What is now this limit doing here?

$\begin{aligned} \lim_{x \to \frac{\pi}{2}} \left(\sin x - \cos x \right)^{\tan x} & = \lim_{x \to \frac{\pi}{2}} \sin x \left(1 - \frac{1}{\color{#3D99F6}{\tan x}} \right)^{\color{#3D99F6}{\tan x}} \quad \quad \small \color{#3D99F6}{\text{Let } n = \tan x}\\ & = \lim_{x \to \frac{\pi}{2}} \sin x \cdot{} \lim_{\color{#3D99F6}{n} \to \infty} \left(1 - \frac{1}{\color{#3D99F6}{n}} \right)^{\color{#3D99F6}{n}} \\ & = 1 \cdot{} \frac{1}{e} \approx \boxed{0.36787944} \end{aligned}$

By inserting the limit, we can clearly see that the expression takes the form ${ 1 }^{ \infty }$ , which can be easily solved by using the exponential conversion.
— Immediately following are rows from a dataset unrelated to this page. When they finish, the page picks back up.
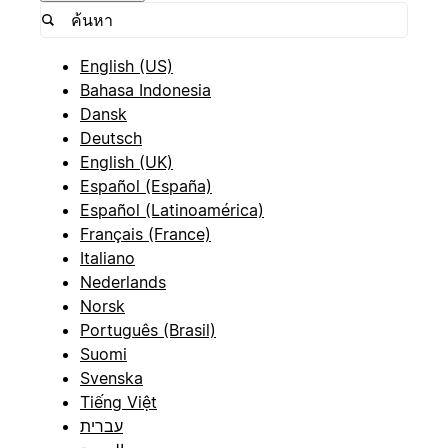
English (US)
Bahasa Indonesia
Dansk
Deutsch
English (UK)
Español (España)
Español (Latinoamérica)
Français (France)
Italiano
Nederlands
Norsk
Português (Brasil)
Suomi
Svenska
Tiếng Việt
עברית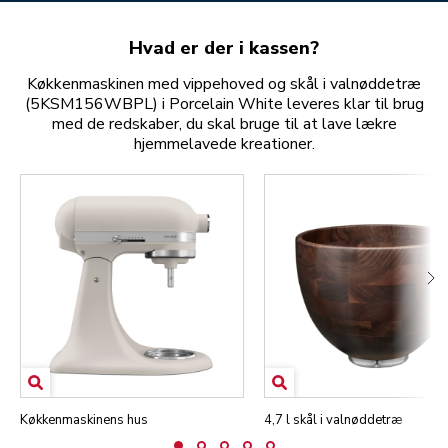
Hvad er der i kassen?
Køkkenmaskinen med vippehoved og skål i valnøddetræ
(5KSM156WBPL) i Porcelain White leveres klar til brug
med de redskaber, du skal bruge til at lave lækre
hjemmelavede kreationer.
Køkkenmaskinens hus
4,7 l skål i valnøddetræ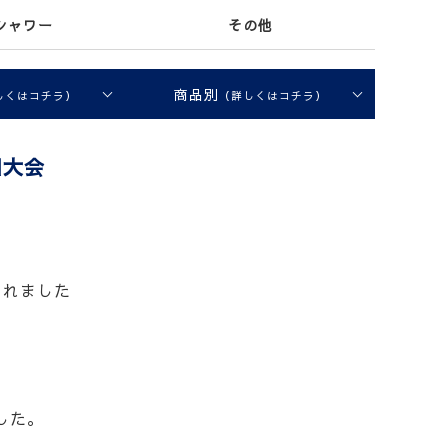
シャワー
その他
商品別
しくはコチラ）
（詳しくはコチラ）
国大会
されました
した。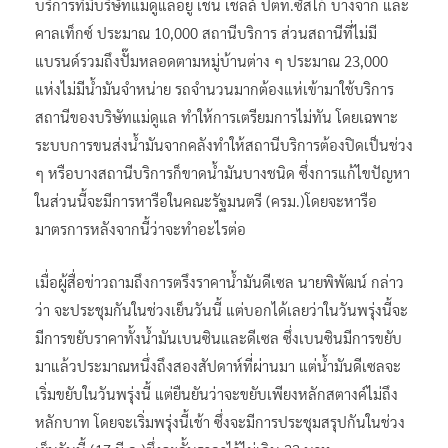
บริการที่มีบริษัทแม่ดูแลอยู่ เช่น เชลล์ ปตท.ซัสโก้ บางจาก และ
คาลเท็กซ์ ประมาณ 10,000 สถานีบริการ ส่วนสถานีที่ไม่มี
แบรนด์รวมถึงปั๊มหลอดตามหมู่บ้านต่าง ๆ ประมาณ 23,000
แห่งไม่มีน้ำมันจำหน่าย รถจำนวนมากต้องแห่เข้ามาใช้บริการ
สถานีของบริษัทแม่ดูแล ทำให้การเตรียมการไม่ทัน โดยเฉพาะ
ระบบการขนส่งน้ำมันจากคลังทำให้สถานีบริการต้องปิดเป็นช่วง
ๆ หรือบางสถานีบริการก็ขาดน้ำมันบางชนิด ซึ่งการแก้ไขปัญหา
ในส่วนนี้จะมีการหารือในคณะรัฐมนตรี (ครม.)โดยจะหารือ
มาตรการหลังจากนี้ว่าจะทำอะไรต่อ
เมื่อผู้สื่อข่าวถามถึงการตรึงราคาน้ำมันดีเซล นายพิพัฒน์ กล่าว
ว่า จะประชุมกันในช่วงเย็นวันนี้ แต่บอกได้เลยว่าในวันพรุ่งนี้จะ
มีการขยับราคาทั้งน้ำมันเบนซินและดีเซล ซึ่งเบนซินมีการขยับ
มาแล้วประมาณหนึ่งถึงสองสัปดาห์ที่ผ่านมา แต่น้ำมันดีเซลจะ
เริ่มขยับในวันพรุ่งนี้ แต่ยืนยันว่าจะขยับเพียงหลักสตางค์ไม่ถึง
หลักบาท โดยจะเริ่มพรุ่งนี้เช้า ซึ่งจะมีการประชุมสรุปกันในช่วง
So, the following limit can be written as:

${ e }^{ \lim _{ x\rightarrow \frac { \pi }{ 2 } }{ (\sin { x-\cos { x } -1) } \tan { x } } }$

Which can be further simplified into

${ e }^{ \lim _{ x\rightarrow \frac { \pi }{ 2 } }{ \frac { (\sin { x-\cos { x } -1) } }{ \cot { x } } } }$

Now, as we can clearly see that the limit in the exponent tends to a $\frac {0} {0}$ form, so we'll use the L'Hôpital's Rule to simplify it further.

Differentiating the numerator and denominator in the power, with respect to $x$ , we get:

${ e }^{ \lim _{ x\rightarrow \frac { \pi }{ 2 } }{ \frac { \cos { x } +\sin { x } }{ -\csc ^{ 2 }{ x } } } }$

Now, inserting the limit into the formed expression:

${ e }^{ \frac { 0+1 }{ -1 } }={ e }^{ -1 }=0.36787944$

Cheers! :)